## [Selected text]
▼

A worse programmers questions

Sid1968 · September 24, 2019

54 minutes ago, RXB said:

Look 80% of RXB is exactly the same as XB, I just added some routines and some work slightly faster and most are exactly the same speed.

I do not get this confusion of why XB and RXB are somehow magically different when over 80% is exactly the same?

All Expanded Basic Versions have speedissues. I only call RXB since its still the only XB-Version in developement and we therewith have a possibility to improve it. So actually this thread is about the improvement of RXB. Yourself suggested the rewriting of roms. Rich dont take constructiv critic personal. And Stargunner, this thread would benefit if your critic wont get personal.

Lets calm down and stay friends. ?

Here do you people remember this?: Make Peace not War ?

Edited September 24, 2019 by Sid1968

Asmusr · September 24, 2019

9 minutes ago, Sid1968 said:

Here do you people remember this?: Make Peace not War ?

But it is a war. If not a 100 years war then at least a 30 years war. The war of the BASIC dialects. These discussions go on over and over again on this forum, and can be quite entertaining to follow, but no conclusion or agreement is ever reached. ;-)

▲

## [Extracted material]
▼

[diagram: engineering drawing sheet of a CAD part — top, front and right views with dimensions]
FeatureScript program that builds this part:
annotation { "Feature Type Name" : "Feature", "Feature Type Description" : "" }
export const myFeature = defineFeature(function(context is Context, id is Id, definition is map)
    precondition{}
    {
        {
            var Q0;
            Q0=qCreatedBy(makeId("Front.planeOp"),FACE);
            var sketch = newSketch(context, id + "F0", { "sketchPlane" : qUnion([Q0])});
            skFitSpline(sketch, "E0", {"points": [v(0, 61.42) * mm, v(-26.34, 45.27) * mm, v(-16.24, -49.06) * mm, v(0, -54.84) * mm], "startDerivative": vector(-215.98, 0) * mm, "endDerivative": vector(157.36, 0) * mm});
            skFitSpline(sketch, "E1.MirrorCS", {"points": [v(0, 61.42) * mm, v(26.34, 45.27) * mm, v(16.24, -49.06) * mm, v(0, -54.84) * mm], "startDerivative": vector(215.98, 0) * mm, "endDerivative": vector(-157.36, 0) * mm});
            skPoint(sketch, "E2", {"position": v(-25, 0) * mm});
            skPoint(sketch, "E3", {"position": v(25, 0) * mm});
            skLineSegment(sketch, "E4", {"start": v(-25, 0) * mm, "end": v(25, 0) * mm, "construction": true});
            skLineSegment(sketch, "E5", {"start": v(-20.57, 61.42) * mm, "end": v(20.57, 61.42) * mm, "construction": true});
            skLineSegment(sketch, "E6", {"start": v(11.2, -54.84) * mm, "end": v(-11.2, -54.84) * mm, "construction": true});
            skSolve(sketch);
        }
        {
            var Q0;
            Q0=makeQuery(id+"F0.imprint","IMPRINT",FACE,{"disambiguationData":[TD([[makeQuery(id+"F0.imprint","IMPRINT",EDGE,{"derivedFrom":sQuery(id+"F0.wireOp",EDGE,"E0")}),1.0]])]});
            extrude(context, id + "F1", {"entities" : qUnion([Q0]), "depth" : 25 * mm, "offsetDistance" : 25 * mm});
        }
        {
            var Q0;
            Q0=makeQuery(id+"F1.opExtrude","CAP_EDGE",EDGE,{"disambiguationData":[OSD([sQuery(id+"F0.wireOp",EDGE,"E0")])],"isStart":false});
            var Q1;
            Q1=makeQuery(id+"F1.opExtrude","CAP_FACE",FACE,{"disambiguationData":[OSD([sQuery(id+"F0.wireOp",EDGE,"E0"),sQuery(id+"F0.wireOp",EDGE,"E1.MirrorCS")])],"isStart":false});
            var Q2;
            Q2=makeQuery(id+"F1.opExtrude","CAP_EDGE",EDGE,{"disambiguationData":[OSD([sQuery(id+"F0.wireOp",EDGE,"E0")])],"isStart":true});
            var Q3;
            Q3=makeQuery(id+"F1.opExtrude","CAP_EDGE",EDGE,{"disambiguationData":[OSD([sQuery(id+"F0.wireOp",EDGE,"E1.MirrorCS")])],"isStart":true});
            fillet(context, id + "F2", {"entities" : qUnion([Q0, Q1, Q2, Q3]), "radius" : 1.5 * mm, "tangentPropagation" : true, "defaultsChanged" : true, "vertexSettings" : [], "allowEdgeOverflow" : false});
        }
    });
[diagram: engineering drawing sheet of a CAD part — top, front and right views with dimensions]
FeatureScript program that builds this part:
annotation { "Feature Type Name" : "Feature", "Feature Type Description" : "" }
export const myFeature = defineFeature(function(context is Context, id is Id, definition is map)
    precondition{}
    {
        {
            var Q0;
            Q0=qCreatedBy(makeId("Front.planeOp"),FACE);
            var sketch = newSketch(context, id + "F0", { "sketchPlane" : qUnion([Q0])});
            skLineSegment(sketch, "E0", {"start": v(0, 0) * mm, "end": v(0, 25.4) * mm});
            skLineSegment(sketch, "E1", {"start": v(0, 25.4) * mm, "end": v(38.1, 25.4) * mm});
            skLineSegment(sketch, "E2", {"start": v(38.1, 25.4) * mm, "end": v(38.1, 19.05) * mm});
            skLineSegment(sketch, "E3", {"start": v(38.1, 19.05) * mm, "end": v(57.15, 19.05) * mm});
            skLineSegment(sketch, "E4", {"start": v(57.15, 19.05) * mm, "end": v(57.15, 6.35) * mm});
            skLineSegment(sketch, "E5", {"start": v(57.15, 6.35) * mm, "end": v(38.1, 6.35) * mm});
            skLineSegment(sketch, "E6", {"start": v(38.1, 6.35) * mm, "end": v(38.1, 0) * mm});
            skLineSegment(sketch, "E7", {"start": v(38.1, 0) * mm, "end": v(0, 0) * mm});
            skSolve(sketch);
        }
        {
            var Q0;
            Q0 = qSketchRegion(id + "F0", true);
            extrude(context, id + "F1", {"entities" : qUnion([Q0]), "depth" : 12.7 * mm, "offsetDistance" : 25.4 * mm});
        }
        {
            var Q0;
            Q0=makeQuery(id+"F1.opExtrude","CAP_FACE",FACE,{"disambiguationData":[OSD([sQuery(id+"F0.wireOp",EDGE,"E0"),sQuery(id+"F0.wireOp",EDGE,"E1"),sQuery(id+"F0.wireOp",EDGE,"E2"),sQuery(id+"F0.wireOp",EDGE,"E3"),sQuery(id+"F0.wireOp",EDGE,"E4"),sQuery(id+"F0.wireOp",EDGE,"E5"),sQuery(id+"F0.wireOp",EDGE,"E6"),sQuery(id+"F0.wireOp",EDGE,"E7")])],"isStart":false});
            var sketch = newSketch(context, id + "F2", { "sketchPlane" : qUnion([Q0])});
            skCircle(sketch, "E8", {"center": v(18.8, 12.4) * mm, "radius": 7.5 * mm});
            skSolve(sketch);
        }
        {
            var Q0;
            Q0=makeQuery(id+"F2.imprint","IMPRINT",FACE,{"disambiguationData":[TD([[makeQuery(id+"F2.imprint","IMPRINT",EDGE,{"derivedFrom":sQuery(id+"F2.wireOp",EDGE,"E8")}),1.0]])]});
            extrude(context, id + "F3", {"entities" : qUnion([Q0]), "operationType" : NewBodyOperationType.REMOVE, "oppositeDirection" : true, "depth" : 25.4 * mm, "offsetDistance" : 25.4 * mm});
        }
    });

▲

## [Problem]
Repeat word for word the part of the thread on BASIC dialects starting at "Sid1968 · September" and ending at "wont get personal.".

## [Expected output]
Sid1968 · September 24, 2019

54 minutes ago, RXB said:

Look 80% of RXB is exactly the same as XB, I just added some routines and some work slightly faster and most are exactly the same speed.

I do not get this confusion of why XB and RXB are somehow magically different when over 80% is exactly the same?

All Expanded Basic Versions have speedissues. I only call RXB since its still the only XB-Version in developement and we therewith have a possibility to improve it. So actually this thread is about the improvement of RXB. Yourself suggested the rewriting of roms. Rich dont take constructiv critic personal. And Stargunner, this thread would benefit if your critic wont get personal.